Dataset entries
______

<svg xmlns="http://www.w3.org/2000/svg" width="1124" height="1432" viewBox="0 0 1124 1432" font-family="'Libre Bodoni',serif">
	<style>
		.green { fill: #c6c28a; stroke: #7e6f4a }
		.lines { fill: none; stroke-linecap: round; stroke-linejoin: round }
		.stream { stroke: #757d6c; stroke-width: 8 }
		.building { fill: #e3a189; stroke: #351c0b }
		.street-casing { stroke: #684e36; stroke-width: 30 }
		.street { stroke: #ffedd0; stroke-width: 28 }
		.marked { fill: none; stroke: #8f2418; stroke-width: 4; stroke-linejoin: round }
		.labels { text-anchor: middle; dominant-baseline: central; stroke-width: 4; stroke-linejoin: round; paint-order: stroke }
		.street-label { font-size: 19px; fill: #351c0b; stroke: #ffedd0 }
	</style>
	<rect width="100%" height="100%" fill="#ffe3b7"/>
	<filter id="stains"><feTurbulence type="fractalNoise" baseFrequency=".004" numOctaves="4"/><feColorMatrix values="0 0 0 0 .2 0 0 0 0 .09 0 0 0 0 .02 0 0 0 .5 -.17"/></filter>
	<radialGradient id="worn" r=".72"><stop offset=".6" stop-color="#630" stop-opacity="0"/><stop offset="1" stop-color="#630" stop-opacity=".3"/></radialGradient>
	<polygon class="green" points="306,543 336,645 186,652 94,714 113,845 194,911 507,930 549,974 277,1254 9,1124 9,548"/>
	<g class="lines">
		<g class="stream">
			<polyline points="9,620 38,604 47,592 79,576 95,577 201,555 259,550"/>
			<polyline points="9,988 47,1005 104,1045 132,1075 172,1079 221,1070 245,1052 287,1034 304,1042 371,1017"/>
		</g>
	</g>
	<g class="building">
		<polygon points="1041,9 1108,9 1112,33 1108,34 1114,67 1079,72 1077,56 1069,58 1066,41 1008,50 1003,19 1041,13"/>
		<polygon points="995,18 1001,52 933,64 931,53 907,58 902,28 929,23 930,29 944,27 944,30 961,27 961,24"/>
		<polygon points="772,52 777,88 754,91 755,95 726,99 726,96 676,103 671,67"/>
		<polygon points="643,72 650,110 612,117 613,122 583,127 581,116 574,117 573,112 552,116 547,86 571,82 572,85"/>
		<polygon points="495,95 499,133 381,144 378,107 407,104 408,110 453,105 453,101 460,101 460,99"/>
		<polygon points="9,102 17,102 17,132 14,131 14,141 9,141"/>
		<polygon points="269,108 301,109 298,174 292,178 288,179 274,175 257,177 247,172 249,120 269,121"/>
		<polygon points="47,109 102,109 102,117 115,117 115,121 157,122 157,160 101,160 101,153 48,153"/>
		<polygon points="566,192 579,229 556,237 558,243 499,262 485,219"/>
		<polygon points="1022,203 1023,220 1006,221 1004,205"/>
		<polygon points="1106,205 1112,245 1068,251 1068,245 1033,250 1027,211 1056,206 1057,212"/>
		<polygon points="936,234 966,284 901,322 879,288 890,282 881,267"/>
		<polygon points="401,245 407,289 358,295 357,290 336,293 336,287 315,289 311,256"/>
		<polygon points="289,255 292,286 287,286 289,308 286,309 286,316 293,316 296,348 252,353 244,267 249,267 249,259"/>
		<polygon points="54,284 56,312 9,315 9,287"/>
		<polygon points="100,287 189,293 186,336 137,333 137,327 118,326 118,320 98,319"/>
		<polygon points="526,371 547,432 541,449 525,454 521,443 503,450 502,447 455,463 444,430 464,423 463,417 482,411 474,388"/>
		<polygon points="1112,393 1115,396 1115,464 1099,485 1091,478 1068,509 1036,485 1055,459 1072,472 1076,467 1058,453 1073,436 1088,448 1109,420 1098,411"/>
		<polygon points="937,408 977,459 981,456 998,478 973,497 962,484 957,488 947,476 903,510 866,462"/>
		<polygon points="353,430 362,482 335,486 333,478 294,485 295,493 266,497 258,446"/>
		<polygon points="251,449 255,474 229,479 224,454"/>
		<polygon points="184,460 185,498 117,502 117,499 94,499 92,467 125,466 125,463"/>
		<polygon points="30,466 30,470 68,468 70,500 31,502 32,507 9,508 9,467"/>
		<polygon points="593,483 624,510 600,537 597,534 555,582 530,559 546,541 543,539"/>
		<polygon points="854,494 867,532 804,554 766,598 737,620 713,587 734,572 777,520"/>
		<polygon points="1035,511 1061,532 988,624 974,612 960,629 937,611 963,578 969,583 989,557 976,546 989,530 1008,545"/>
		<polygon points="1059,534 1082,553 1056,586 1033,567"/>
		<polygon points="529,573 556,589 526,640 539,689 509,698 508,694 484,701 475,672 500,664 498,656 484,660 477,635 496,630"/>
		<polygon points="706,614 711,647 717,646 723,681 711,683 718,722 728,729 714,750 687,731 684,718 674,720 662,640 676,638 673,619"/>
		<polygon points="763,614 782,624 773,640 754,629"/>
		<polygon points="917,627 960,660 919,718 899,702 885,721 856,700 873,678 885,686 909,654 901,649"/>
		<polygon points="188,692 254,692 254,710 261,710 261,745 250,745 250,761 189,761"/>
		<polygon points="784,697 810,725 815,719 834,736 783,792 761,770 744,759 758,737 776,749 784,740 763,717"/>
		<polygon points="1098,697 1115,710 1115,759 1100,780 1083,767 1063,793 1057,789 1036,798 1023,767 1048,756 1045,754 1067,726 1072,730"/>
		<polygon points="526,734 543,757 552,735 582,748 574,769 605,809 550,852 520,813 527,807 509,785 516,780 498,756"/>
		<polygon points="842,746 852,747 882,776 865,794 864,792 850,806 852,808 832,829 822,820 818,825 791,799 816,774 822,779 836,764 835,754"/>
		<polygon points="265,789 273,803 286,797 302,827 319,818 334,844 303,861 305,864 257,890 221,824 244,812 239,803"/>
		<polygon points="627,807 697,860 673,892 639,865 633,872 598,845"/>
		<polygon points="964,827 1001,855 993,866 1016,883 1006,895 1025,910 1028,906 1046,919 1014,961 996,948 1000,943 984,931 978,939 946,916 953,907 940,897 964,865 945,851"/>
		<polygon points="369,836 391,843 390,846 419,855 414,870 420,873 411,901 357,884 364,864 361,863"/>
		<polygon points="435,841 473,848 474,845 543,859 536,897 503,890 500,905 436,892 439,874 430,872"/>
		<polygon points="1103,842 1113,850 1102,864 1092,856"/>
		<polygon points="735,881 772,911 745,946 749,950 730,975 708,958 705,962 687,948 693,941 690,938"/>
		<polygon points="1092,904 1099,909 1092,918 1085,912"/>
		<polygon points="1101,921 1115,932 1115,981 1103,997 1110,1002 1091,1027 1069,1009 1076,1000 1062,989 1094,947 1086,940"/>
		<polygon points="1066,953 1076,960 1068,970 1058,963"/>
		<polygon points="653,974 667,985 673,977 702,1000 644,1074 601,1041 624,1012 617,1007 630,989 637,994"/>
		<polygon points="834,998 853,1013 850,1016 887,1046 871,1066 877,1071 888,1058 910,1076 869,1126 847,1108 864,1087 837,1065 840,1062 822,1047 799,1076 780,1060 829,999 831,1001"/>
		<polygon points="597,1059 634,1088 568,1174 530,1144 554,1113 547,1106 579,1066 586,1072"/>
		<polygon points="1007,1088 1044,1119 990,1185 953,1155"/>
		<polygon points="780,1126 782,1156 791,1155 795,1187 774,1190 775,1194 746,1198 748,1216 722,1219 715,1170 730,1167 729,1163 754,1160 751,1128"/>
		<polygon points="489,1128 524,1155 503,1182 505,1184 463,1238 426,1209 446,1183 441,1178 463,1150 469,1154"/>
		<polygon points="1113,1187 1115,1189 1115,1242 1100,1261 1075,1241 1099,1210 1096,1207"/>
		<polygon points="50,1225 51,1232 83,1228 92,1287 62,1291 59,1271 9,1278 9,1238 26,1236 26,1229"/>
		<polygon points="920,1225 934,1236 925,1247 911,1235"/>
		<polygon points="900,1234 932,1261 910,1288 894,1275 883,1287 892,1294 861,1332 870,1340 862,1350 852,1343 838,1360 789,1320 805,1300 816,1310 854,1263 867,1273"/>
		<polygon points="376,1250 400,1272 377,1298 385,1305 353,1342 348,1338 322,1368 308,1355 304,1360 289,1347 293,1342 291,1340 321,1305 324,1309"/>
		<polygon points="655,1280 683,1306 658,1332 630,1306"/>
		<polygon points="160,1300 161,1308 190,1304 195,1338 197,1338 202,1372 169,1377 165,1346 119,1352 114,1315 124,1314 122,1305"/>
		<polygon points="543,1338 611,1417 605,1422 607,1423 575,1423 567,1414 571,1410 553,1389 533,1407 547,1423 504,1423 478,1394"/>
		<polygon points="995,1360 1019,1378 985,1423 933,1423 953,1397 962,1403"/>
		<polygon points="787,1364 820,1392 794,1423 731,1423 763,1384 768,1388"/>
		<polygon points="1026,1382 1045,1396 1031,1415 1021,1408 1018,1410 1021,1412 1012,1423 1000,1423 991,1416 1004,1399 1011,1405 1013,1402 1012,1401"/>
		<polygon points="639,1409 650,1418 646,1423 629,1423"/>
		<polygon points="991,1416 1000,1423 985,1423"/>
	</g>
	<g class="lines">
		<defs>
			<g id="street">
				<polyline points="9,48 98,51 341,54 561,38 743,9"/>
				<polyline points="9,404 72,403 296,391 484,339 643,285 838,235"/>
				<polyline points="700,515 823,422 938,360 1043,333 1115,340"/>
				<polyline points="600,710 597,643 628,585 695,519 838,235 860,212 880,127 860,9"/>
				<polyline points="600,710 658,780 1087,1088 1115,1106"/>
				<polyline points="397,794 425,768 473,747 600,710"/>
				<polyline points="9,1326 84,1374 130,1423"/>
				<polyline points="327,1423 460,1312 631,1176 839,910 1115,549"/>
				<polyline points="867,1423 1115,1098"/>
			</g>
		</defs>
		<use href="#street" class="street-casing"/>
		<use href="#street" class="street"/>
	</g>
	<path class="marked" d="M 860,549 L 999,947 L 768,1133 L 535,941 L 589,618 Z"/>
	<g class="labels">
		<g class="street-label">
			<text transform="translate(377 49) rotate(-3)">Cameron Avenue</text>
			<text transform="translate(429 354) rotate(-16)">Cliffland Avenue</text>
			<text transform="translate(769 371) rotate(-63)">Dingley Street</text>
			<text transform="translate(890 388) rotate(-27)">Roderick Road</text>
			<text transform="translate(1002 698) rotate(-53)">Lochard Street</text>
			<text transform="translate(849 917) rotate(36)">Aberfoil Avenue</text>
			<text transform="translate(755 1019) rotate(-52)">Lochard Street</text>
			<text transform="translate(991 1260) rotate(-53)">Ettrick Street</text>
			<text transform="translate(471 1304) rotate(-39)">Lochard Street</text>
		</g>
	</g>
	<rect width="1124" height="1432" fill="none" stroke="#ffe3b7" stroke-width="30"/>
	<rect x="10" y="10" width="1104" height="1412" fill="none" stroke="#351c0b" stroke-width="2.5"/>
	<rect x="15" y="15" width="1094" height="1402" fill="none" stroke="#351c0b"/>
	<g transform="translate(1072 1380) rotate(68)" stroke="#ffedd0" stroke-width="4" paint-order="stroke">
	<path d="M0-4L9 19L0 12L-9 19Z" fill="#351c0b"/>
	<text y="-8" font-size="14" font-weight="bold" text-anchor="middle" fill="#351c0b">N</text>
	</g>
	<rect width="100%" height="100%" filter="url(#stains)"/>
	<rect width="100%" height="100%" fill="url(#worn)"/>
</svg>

______

Your task: Scan the records for the word "worn". Copy each line where it turns up.

Problem solution:
	<radialGradient id="worn" r=".72"><stop offset=".6" stop-color="#630" stop-opacity="0"/><stop offset="1" stop-color="#630" stop-opacity=".3"/></radialGradient>
	<rect width="100%" height="100%" fill="url(#worn)"/>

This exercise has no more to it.